Dopo tutto lo scempio fatto dai soldati di Saitron, la sua rabbia non poteva che scatenarsi e lei lo sapeva bene.
Fortunatamente sapeva, dove andare cercare :«Mio caro Saitron, mi sei stato davvero di grande aiuto» gli si rivolse mostrandogli il più ammaliante dei sorrisi.
«Mia signora grazie a voi realizzeremo il nostro sogno» si voltò a guardare il suo pupillo, che sorrise soddisfatto.
«Ḗ giunto il momento che le nostre strade si dividano» riprese Edda seria.
«In che senso?» Saitron non riusciva a capire il suo discorso.
Edda non aggiunse altro, smontò di sella, si allontanò di alcuni passi, pronunciò sottovoce un incantesimo in una lingua dimenticata e svanì sotto gli occhi attoniti e spaventati dei presenti.
«Zio che succede?» domandò intanto che cercava di calmare la sua cavalcatura che girava in cerchio nitrendo.
«Dannazione, dannata strega» Saitron comprese immediatamente che la donna non aveva fatto altro che usarli e ora voleva impossessarsi di ciò per cui aveva faticato tanto :«Sappiamo dov'è diretta, la ritroveremo e la ucciderò» disse all'amato nipote per rassicurarlo. In cuor suo tuttavia temeva che non l'avrebbe mai più rivista.
Nel frattempo, le anime di tutte quelle persone erano rientrate nei loro corpi e lentamente si stavano sollevando dal cumulo in cui erano state ammassate. I cavalli percepirono il pericolo e s'imbizzarrirono ancor di più, alcuni dei soldati vennero disarcionati, una volta a terra si accorsero dei morti che si erano levati.

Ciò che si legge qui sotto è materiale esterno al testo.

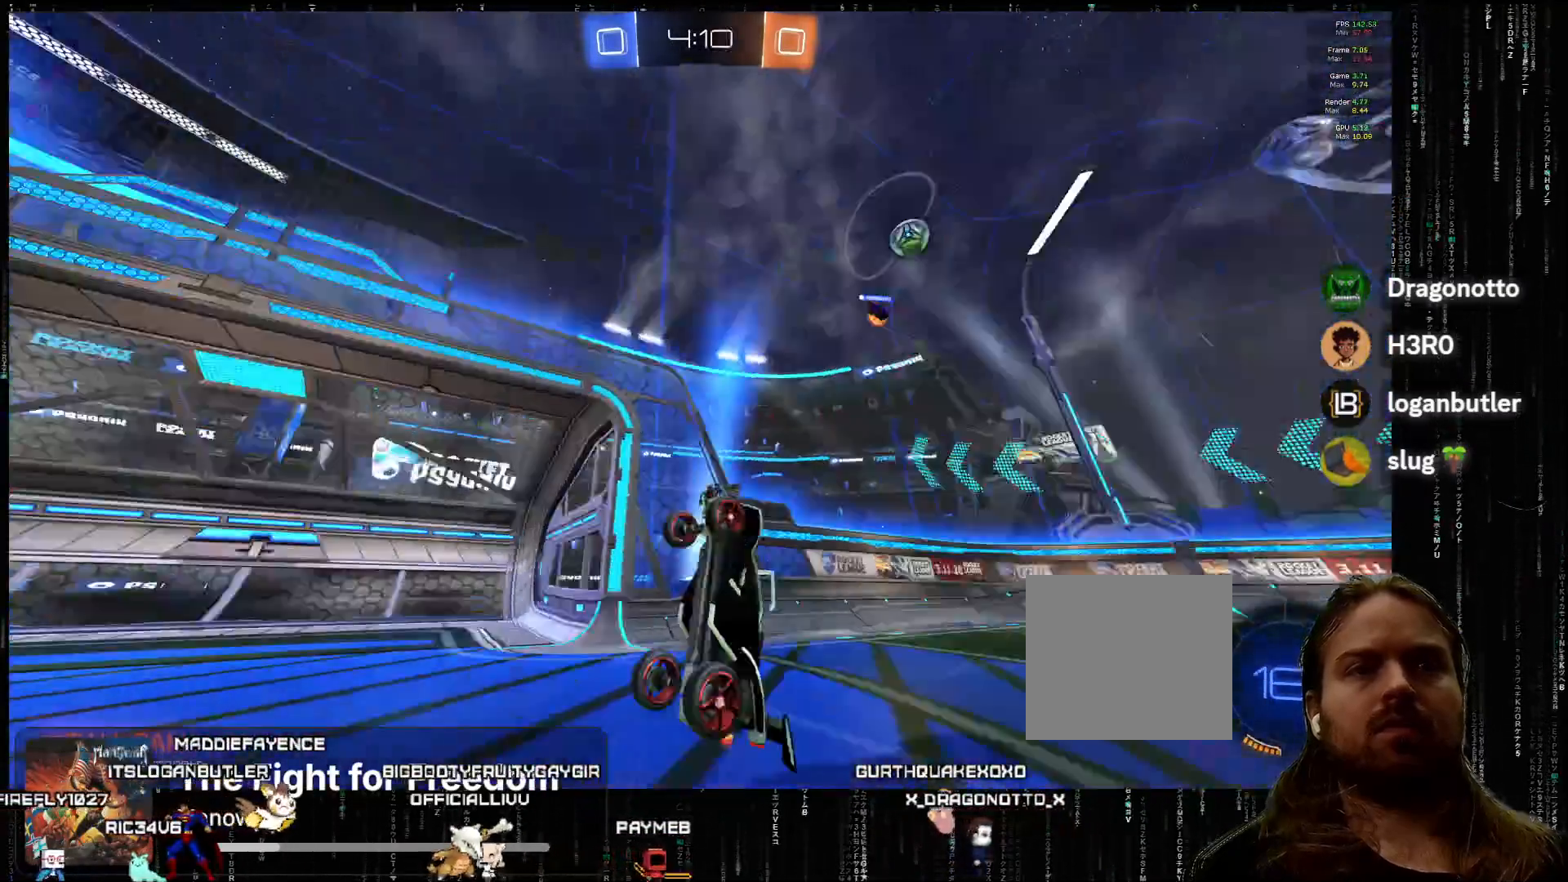
{"buttons": ["R2"], "left_stick": "center", "events": [[17, "Y", "up"], [267, "left_stick", "left"], [500, "left_stick", "center"]]}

«I morti!» disse pieno di orrore uno degli uomini, indicando nella direzione dei corpi con la mano tremante.
Si voltarono tutti, vedendoli furono colti dal terrore, scappare da lì era il loro unico pensiero, al diavolo Saitron e il loro dovere di servirlo. Il gruppo di non morti si muoveva a fatica, quasi come se si fosse dimenticato come camminare.
Generale, in un primo momento anche lui intimorito, si scrollò di dosso quella sgradevole sensazione, cacciò un urlo e partì all'attacco. Con un fendente mozzò di netto la testa a un uomo, il suo corpo nonostante la mutilazione continuava a camminare con le mani tese in avanti, a cercare di afferrarlo.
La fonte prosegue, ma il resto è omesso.